短歌県みやざきと読解力

2016-12-27
「五七五七七という封筒に心を詰めて短歌は手紙」
(俵万智「海のあお通信」宮崎日日新聞2016年12月26日付より)
「読解力とは、言葉を通して他人のこころを理解し解釈する力」(同紙「現論」より)

毎月地元紙での俵万智さんの連載が楽しみである。短歌一首が掲げられ、地元宮崎に対する愛情あふれた内容がそこには記されている。僕自身がそうであったが、「みやざき」という土地は住んでみると不思議な魅力にとり憑かれるかのように、こころから愛好したくなるのである。移住後の万智さんの連載には、そんなこころが存分に表現されている。今回の連載の内容は、先日小欄にも記した「ねんりんフェスタ」の歌への思いと、伊藤一彦さん・坪内稔典さんらとの談話の中で、「みやざき」は「短歌県宣言を!」と盛り上がったといった内容が記されている。僕自身も従来からそんなことを考えていたので、著名な歌人の方々と大学や行政が一体となって、そんな「文化事業」が様々に展開する”真に豊かな”土地を目指したいという思いが現実的になった気がした。そこには従来から「みやざき」に根付く「人柄の良さ」も、重要な要素だと考えたい。「他者のこころを理解する」ことが、社会を淀みなく順調に活性化させる基盤であると考えるゆえである。

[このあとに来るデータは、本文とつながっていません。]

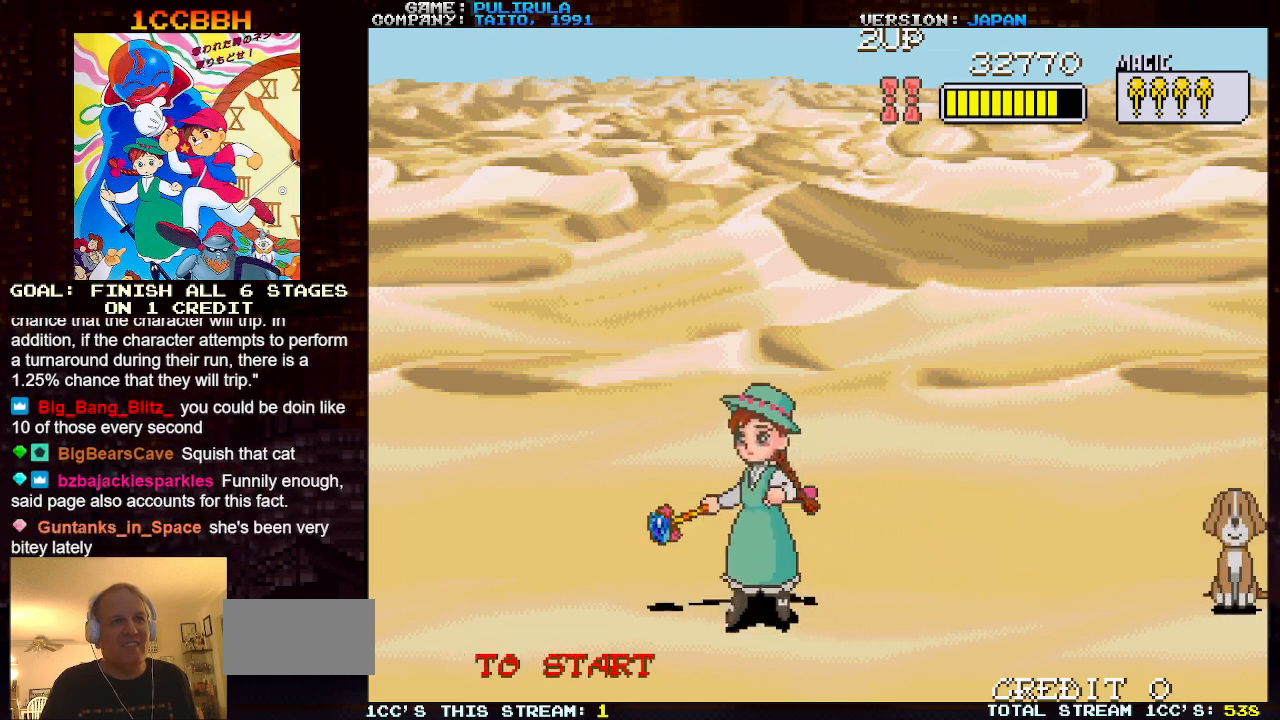
{"buttons": [], "left_stick": "center", "events": [[150, "left_stick", "center"], [217, "left_stick", "right"], [484, "left_stick", "center"]]}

同紙の「現論」欄に京都大学名誉教授・佐伯啓思氏が「若者の読解力低下・文化の質大きく変容」を寄稿していた。先頃公表された2015年PISA(OECD経済協力開発機構)学力調査で、日本の高校1年生の「読解力」が前回の4位から8位に後退したのを受けて、「文学の国」フランスは19位・イギリスは22位といった数字を挙げつつ「この種の順位に神経をとがらす必要はない」とする見解を述べている。確かに「経済」を基準とする団体による調査という点からも、”真に豊か”であることとは視点がズレているのではないかと、特に「短歌」などをやっている身からすると思うこともしばしばだ。だが佐伯氏は、昨今のIT環境上の「端的であけすけ単語の組み合わせ」により「読解力」の無効・無用が進行していることに警鐘を鳴らす。例えば小欄ほどのどちからといえば「短い」文章でも「読みづらい」とされ、1行2行程度の散発的で安易な表現のブログなどが横行し、ましてやTwitterやLINEの表現は「好き・嫌い」などと「あけすけ」なのである。「解釈する力」が重要であることの意味を佐伯氏は、冒頭に記した「読解力とは」で端的に述べるとともに、「表現力」にも表裏一体で関係しており、「人間の社会性の基礎であり、文化の基礎」であると述べている。「分厚い書物」からなにかをえようとすると、「解釈」があり「自己と他者の対話」があり「対話によって他人のこころの内に入り込む」コミュニケーションを育むことになると云う。「大事な一冊の本」「一人の大事な人」との「会話」を楽しみ(時には苦しみ)そこから「おのれを見出す」という「他者理解」が低減してしまっている社会こそに佐伯氏は危機感を表明しているのである。この読解力に関する論調に対する改善策として、日常的に「短歌を嗜む」ことが、どれほどに有効かに社会全体が気づいてこそ、”真の豊かさ”に向かえるのではないだろうか。

知事周辺も短歌に理解のある、まず「みやざき」から始めよ
「表現」と「解釈」には「社会性」があるのだ
高齢者が短歌を詠み・読むことに、この国の将来がかかっているとさえ思うのである。